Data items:
BEGIN
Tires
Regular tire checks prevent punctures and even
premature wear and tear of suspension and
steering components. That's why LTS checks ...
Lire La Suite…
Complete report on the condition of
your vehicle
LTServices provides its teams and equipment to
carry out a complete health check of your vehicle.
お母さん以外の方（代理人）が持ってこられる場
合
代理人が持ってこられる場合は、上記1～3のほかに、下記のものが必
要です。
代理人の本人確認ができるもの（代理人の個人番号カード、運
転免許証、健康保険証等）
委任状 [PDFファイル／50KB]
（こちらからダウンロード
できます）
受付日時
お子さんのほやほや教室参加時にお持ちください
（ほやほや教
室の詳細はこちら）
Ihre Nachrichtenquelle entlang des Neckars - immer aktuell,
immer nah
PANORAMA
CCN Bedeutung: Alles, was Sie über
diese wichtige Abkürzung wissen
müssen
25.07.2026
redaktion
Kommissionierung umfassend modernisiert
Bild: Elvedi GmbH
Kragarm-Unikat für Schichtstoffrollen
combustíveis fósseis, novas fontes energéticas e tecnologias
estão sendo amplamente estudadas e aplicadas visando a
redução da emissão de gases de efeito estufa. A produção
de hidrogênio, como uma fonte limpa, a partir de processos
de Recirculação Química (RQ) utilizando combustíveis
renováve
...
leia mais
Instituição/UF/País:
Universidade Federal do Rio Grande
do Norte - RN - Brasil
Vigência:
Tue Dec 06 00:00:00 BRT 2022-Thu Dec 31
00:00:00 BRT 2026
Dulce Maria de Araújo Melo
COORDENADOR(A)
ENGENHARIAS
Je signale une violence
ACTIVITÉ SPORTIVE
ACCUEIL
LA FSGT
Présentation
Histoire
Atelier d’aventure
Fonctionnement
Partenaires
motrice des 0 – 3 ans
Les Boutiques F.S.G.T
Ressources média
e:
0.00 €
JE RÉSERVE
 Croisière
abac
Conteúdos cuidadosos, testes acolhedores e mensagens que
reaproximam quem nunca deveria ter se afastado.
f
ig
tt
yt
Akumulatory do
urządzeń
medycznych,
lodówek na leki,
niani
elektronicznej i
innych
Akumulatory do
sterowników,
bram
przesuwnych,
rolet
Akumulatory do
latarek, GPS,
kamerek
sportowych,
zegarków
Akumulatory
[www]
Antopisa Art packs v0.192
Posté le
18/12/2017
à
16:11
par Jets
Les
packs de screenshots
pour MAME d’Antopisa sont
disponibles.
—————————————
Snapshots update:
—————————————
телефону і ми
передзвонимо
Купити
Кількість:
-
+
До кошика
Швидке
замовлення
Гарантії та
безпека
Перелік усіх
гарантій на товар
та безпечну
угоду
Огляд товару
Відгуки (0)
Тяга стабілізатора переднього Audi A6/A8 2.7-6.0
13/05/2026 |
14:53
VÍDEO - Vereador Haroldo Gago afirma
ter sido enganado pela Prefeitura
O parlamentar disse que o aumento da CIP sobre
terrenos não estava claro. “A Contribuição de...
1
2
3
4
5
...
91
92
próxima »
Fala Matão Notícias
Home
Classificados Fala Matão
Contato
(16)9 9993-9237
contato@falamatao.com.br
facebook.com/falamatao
END
- _JOB ITEM_
Pull out each line of the data above that contains the word "combustíveis".

- _SOLUTION FOR THIS PROBLEM_
combustíveis fósseis, novas fontes energéticas e tecnologias
de Recirculação Química (RQ) utilizando combustíveis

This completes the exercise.